* **WORK TO BE COMPLETED**:
Where the word "Ensures" occurs in a line of the data, return the whole line.
_ _ _ _
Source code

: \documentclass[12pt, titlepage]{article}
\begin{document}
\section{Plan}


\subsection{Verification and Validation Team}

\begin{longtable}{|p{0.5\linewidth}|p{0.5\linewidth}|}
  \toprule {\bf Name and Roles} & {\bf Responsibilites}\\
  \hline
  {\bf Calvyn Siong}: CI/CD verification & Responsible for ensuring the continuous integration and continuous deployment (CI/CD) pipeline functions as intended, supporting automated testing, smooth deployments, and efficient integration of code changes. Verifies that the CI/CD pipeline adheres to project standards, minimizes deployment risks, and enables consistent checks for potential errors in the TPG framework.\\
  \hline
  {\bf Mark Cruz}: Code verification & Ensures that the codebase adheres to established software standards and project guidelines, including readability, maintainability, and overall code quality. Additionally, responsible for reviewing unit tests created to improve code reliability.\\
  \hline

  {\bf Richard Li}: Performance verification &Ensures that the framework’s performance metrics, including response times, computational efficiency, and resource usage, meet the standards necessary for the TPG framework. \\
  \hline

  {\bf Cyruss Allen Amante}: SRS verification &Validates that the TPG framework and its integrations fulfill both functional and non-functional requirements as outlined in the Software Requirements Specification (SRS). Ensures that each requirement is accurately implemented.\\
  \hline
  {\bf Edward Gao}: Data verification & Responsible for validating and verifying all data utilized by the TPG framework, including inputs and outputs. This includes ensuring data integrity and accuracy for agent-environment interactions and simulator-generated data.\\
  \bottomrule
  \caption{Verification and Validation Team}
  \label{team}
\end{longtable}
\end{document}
_ _ _ _
* **RESPONSE AREA**:
  {\bf Mark Cruz}: Code verification & Ensures that the codebase adheres to established software standards and project guidelines, including readability, maintainability, and overall code quality. Additionally, responsible for reviewing unit tests created to improve code reliability.\\
  {\bf Richard Li}: Performance verification &Ensures that the framework’s performance metrics, including response times, computational efficiency, and resource usage, meet the standards necessary for the TPG framework. \\
  {\bf Cyruss Allen Amante}: SRS verification &Validates that the TPG framework and its integrations fulfill both functional and non-functional requirements as outlined in the Software Requirements Specification (SRS). Ensures that each requirement is accurately implemented.\\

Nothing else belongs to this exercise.